Penyebutan generasi baru ini juga untuk membedakan mereka dari generasi sebelumnya yaitu generasi milenial yang lahir sebelum tahun 2000.
Anak-anak generasi abad 21 terlahir dari para orangtua milenial yang mulai melek teknologi di usia remaja akhir atau malah di usia dewasa. Maka tak jarang, para orangtua milenial terkadang dibuat berdecak kagum pada anak-anak generasi abad 21. Meski masih usia balita, mereka sudah sangat lincah menggunakan gadget dan sejenisnya.

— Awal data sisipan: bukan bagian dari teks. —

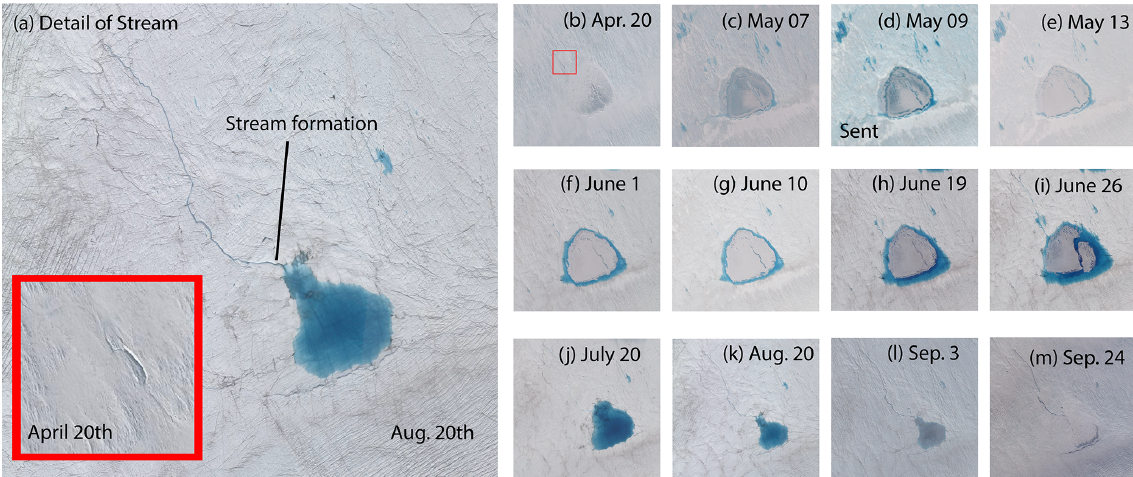
Figure 11. Lake Niels shown between 20 April and 4 September 2019. Panel (a) shows stream detail from 20 August (main panel) with stream detail on 20 April (inset, with region indicated in panel b ). All imagery is from Planet SkySat Visual imagery except on 9 May (when Sentinel-2 imagery is used, indicated with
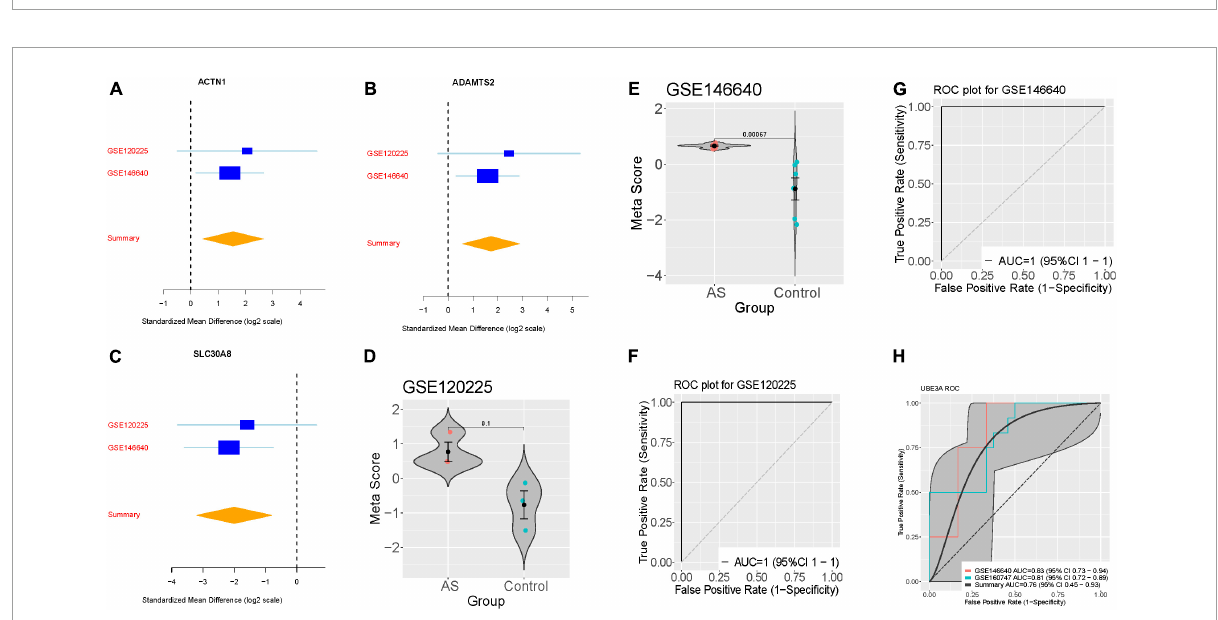
FIGURE2 Validation of three differentially expressed genes diagnosis of AS. (A–C) The up-regulated gene (ACTN1) and down-regulated genes (ADAMTS2, and SLC30A8) searches in GSE120225 and GSE146640. The x axis represents standardized mean difference between AS and dengue control. (D,E) violin plot illustrating the meta-score of the three differentially expressed genes for differentiate AS from Control in GSE120225 and GSE146640. (F,G) ROC curves of patients with AS vs. controls in GSE120225 and GSE146640. (H) ROC curves of UBE3A diagnostic power in the training and validation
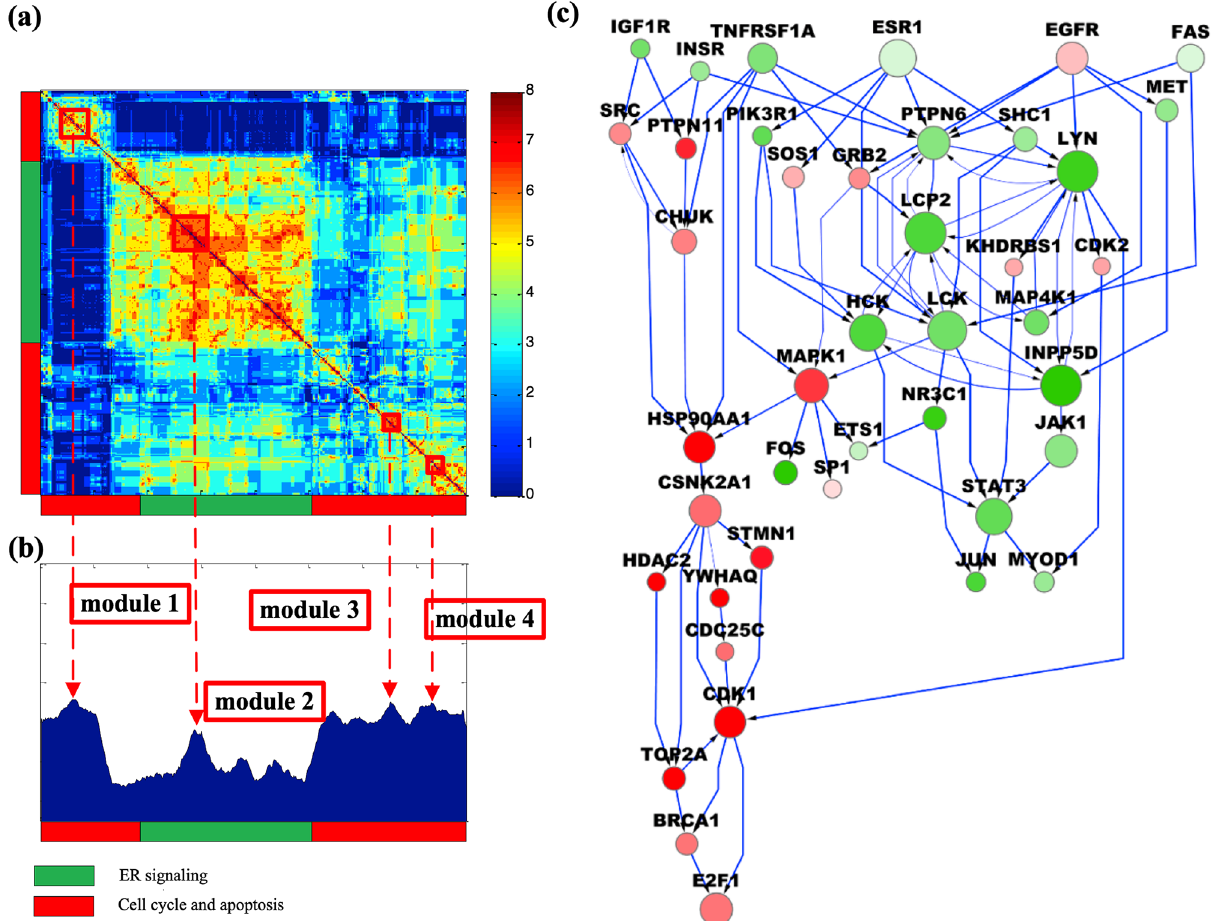
Figure 5. Pathway modules and crosstalk identified by IMPALA using the Symmans data. ( a ) Pathway clustering based on gene similarity and gene functions in different clusters reveal the functional diversity of IMPALA-identified pathways. ( b ) Distribution of sampling frequency of pathways with peaks corresponding to major pathway clusters in (a). Four pathway modules were identified. ( c ) A combined pathway network consisting of the four modules with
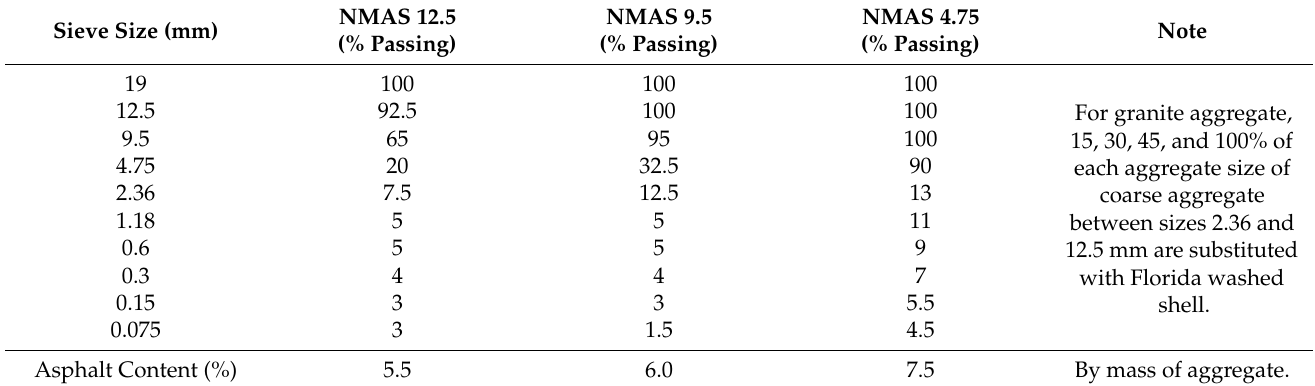
Table 1. Gradation and binder content for different open-graded asphalt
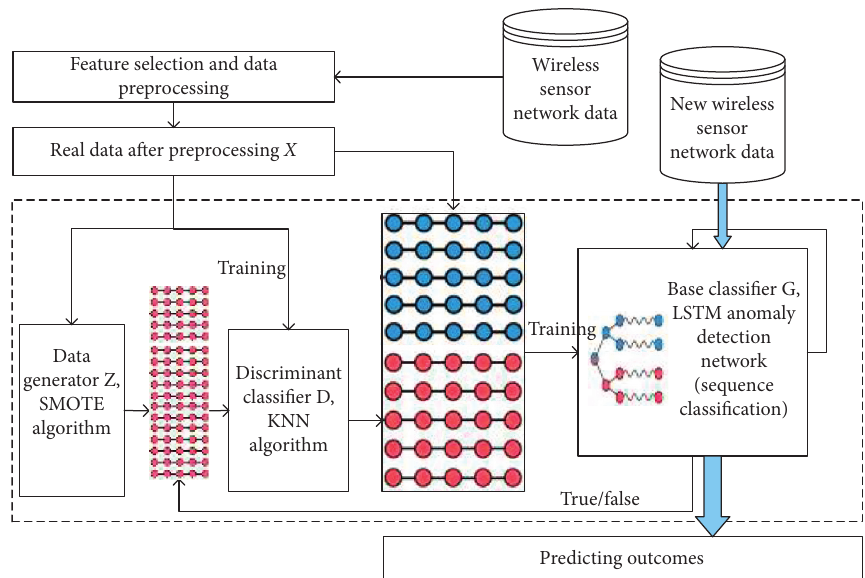
Figure 4: The process of the kNN-SMOTE-LSTM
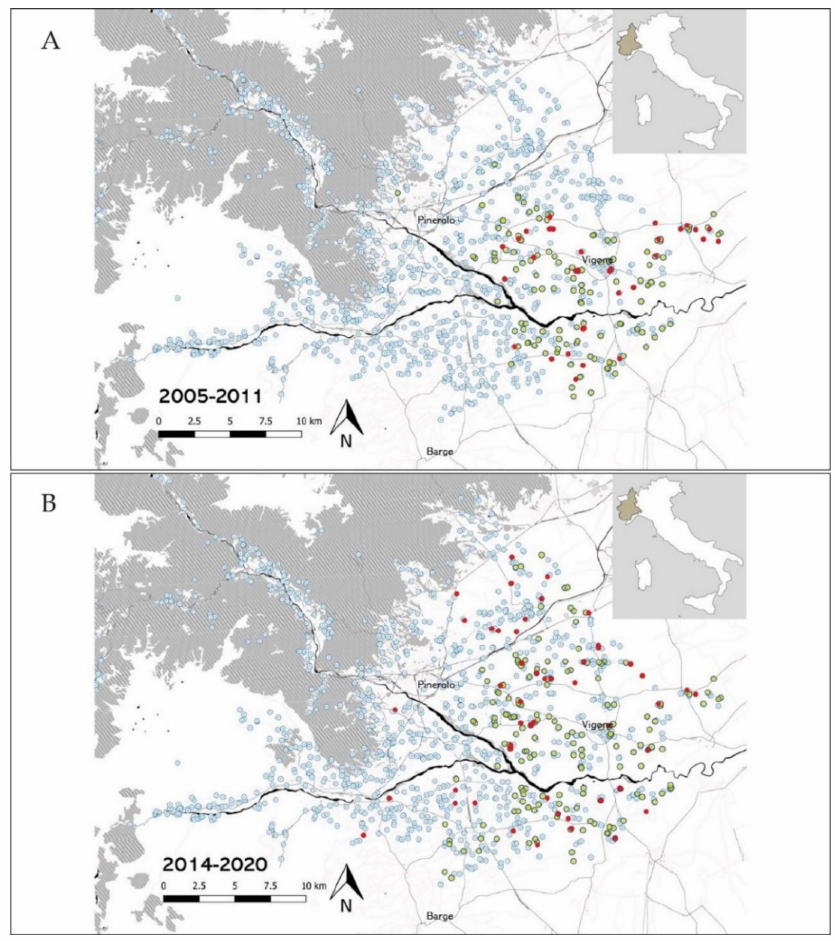
Figure 1. Distribution of case and control farms in the investigated area of Piedmont region. Red dots represent case farms detected between 2005 and 2011 ( A ) and between 2014 and 2020 ( B ), while control farms are represented by yellow dots. Empty light blue dots represent all farms recorded by the BDN in the southern part of the Province of Turin.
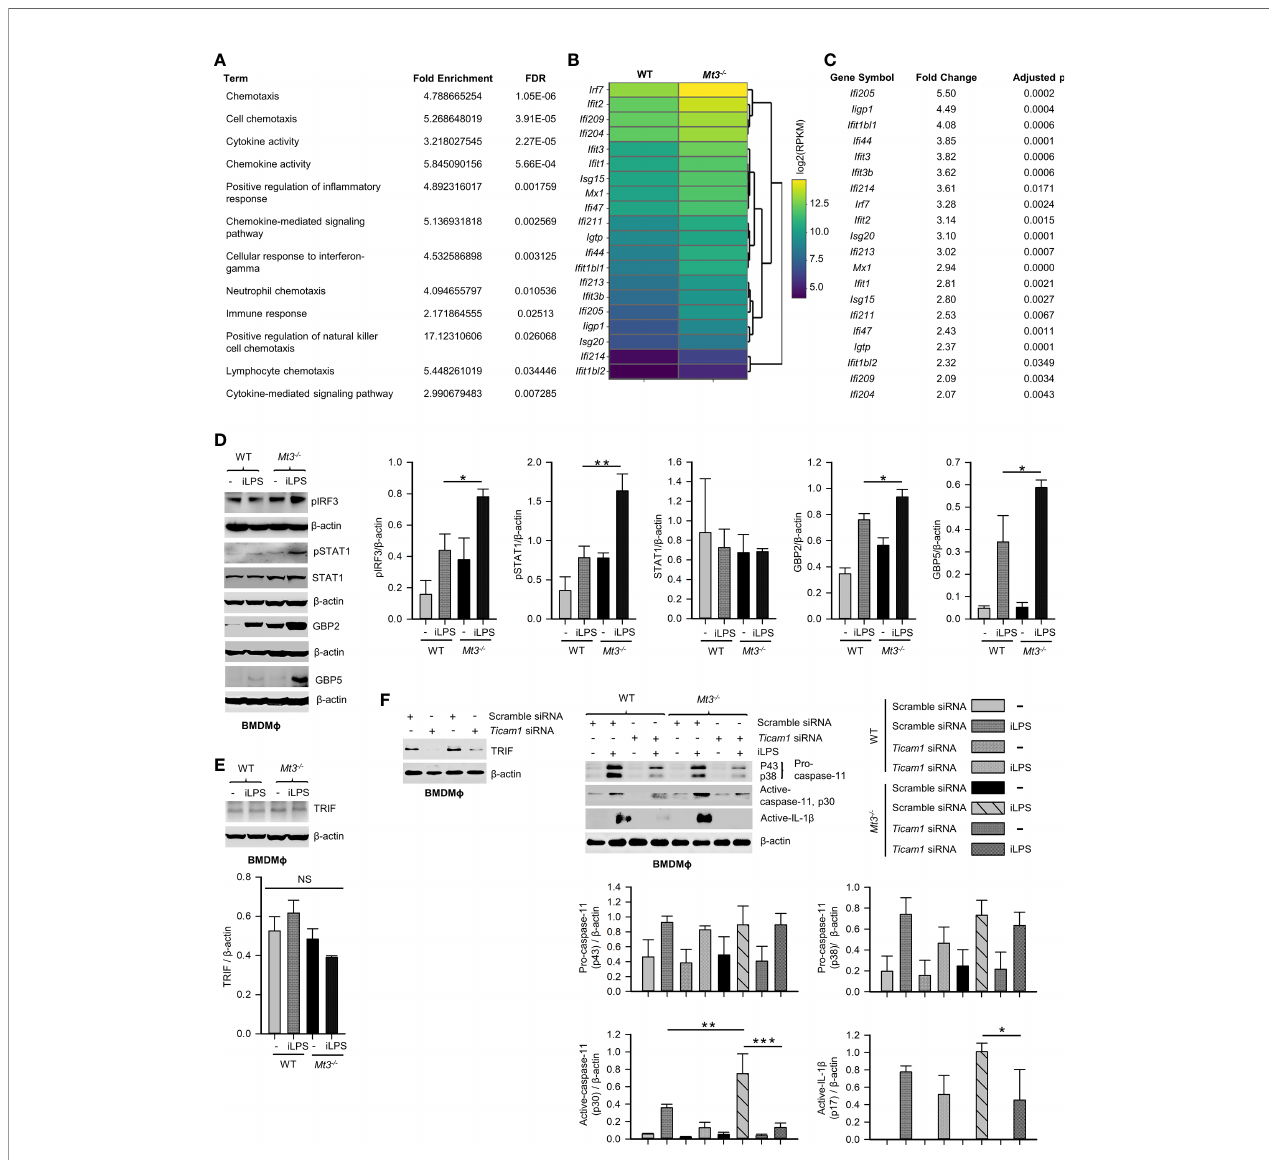
FIGURE 5 | See also Supplementary Figure S5 MT3 thwarts TRIF-IRF3-STAT1 signaling to suppress non-canonical in fl ammasome activation. (A) Functional enrichment analysis of differentially expressed genes using RNA-seq data from resting WT and Mt3 -/- BMDM f (NCBI SRA: PRJNA533616) (19) FDR, false detection rates. (B, C) Heat map (left) and table (right) show differentially expressed IFN-related genes in resting Mt3 -/- BMDM f compared to resting WT BMDM f obtained from RNA-seq analysis. (D) Western blots of pIRF3, pSTAT1, STAT1, GBP2 and GBP5 in vehicle or iLPS (10 m g/ml)-treated WT and Mt3 -/- BMDM f lysates, 3-4 independent experiments, one-way ANOVA. (E) Western blots of TRIF in lysates from WT and Mt3 -/- BMDM f stimulated as above, 3 independent experiments, one-way ANOVA. (F) Scramble and Ticam1 siRNA treated WT and Mt3 -/- BMDM f treated with iLPS (10 m g/ml) or vehicle for 48h. Immunoblots of TRIF (2 independent experiments), pro-caspase-11, and active-caspase-11 in lysates and active-IL-1 b in supernatants, 3 independent experiments, one-way ANOVA, data are mean ± SEM. *p < 0.05, **p < 0.01, ***p < 0.001; NS, not signi fi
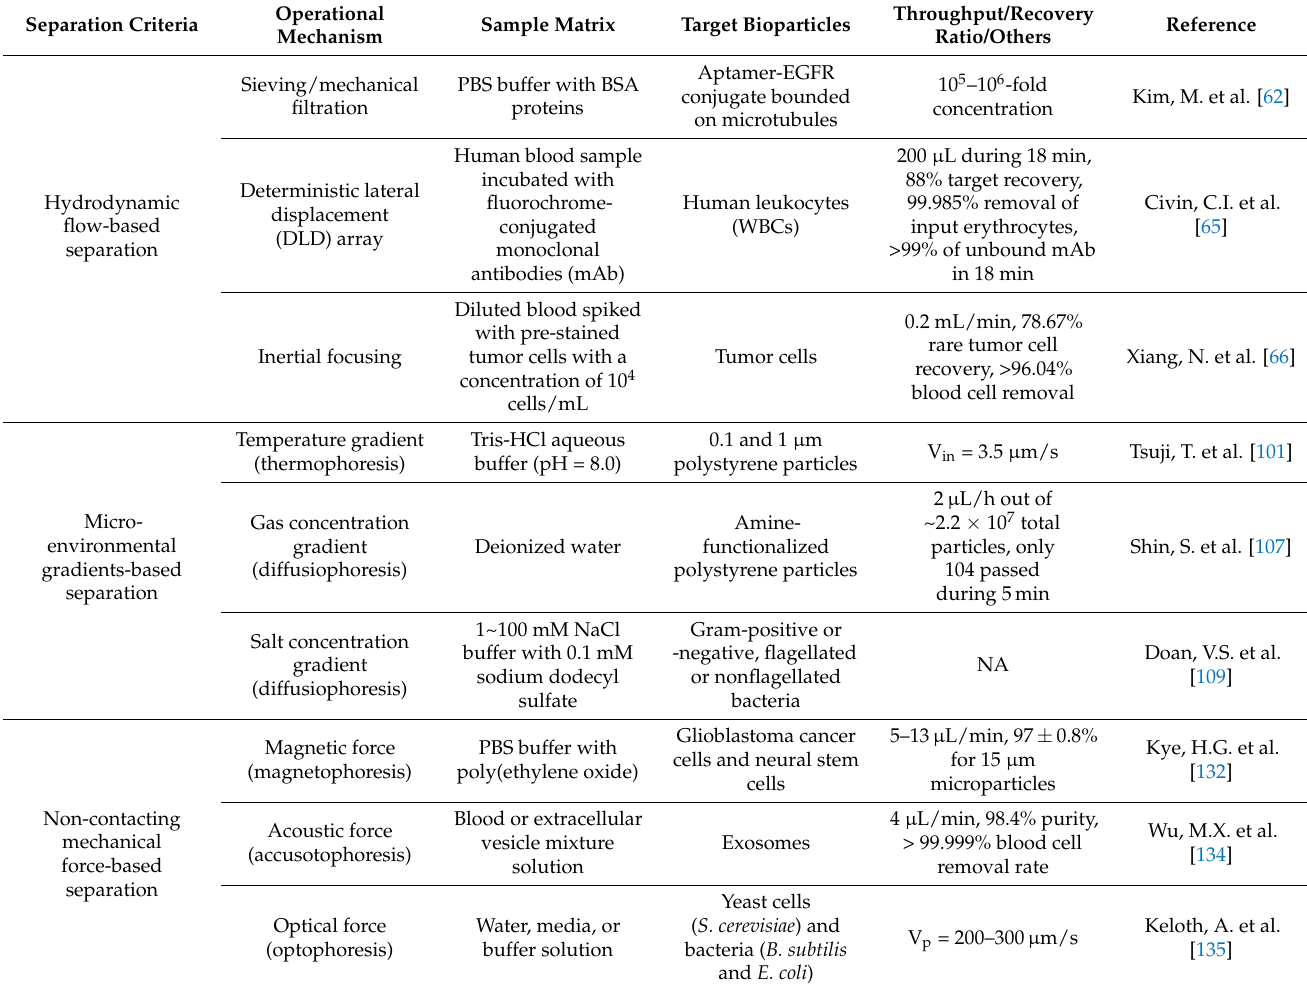
Table 1. Summary of microfluidic separation techniques for separation of various types of bioparticles. Separation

Ini jugalah yang saya alami sebagai orangtua dari anak generasi abad 21. Rasanya, saya sudah sangat baik beradaptasi di era yang serba digital ini. Paling tidak itulah yang saya dengar dari orang-orang yang lebih tua dari saya menyoal kemampuan penguasaan saya terhadap teknologi.
Namun, ketika mengamati anak saya yang lahir di tahun 2015, dan di usianya sekarang yang baru melewati usia balita, justru saya merasa kagum dengan kecepatan mereka dalam menguasai teknologi informasi dan komunikasi.
Anak saya bukanlah kanak-kanak yang kecanduan gadget. Saya dan istri sepakat untuk membatasinya dalam berinteraksi dengan gadget.
Tetapi kami juga tidak membuatnya anti terhadap gadget. Membuatnya tertutup dari dunia gadget dan internet, sama saja membuatnya tidak hadir dan relevan sebagai generasi yang sesungguhnya. Begitulah paling tidak kesepakatan saya dan istri menyoal anak dan dunia gadget.
Di awal tahun pelajaran Juli lalu, kami sempat gamang memutuskan apakah akan mengirimnya bersekolah tahun ini di tengah pandemi covid-19 yang masih berlangsung.